- _ABOUT THIS EXERCISE_: In the passage below about the Zena Creek Ranch wildfire project, rewrite the paragraph that begins "Over the next two summers" as a short list that keeps its main facts.

Jen Pierce, a professor of geosciences at Boise State University, is leading an interdisciplinary research project at Zena Creek Ranch in central Idaho. The initiative is supported by a $250,000 grant from the Joint Fire Science Program and brings together faculty, students, private landowners, and tribal members to explore how beaver-inspired engineering can help protect local ecosystems from increasing wildfire threats.
Pierce describes Idaho’s river systems as unique environments. “To paint you a picture, you’ve got these granite crags with forests of ponderosa pine and Douglas fir and beautiful cold, clear, rugged rivers running through them. It’s just miraculous that salmon can travel all the way upstream from the Pacific Ocean to these high headwater systems. To me, one of the most special things about Idaho are our river systems,” said Pierce.
Over the next two summers, the project will involve faculty and 20 undergraduate students from Boise State University and the College of Idaho, along with one doctoral student and a K-12 teacher funded through a Murdock Foundation partnership. Collaborators also include the ranch owners; scientists and managers from the USDA Forest Service; and fisheries experts from the Nez Perce tribe.

- _DATASET EXCERPTS_:
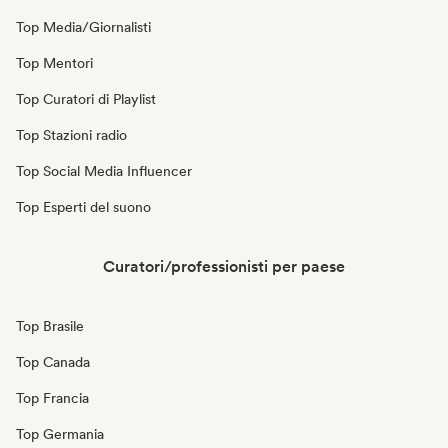
Top Media/Giornalisti
Top Mentori
Top Curatori di Playlist
Top Stazioni radio
Top Social Media Influencer
Top Esperti del suono
Curatori/professionisti per paese
Top Brasile
Top Canada
Top Francia
Top Germania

- _TASK RESPONSE_:
- Timeframe: the next two summers
- Participants from Boise State University and the College of Idaho: faculty and 20 undergraduate students
- Also involved: one doctoral student and a K-12 teacher, funded through a Murdock Foundation partnership
- Other collaborators: the ranch owners, scientists and managers from the USDA Forest Service, and fisheries experts from the Nez Perce tribe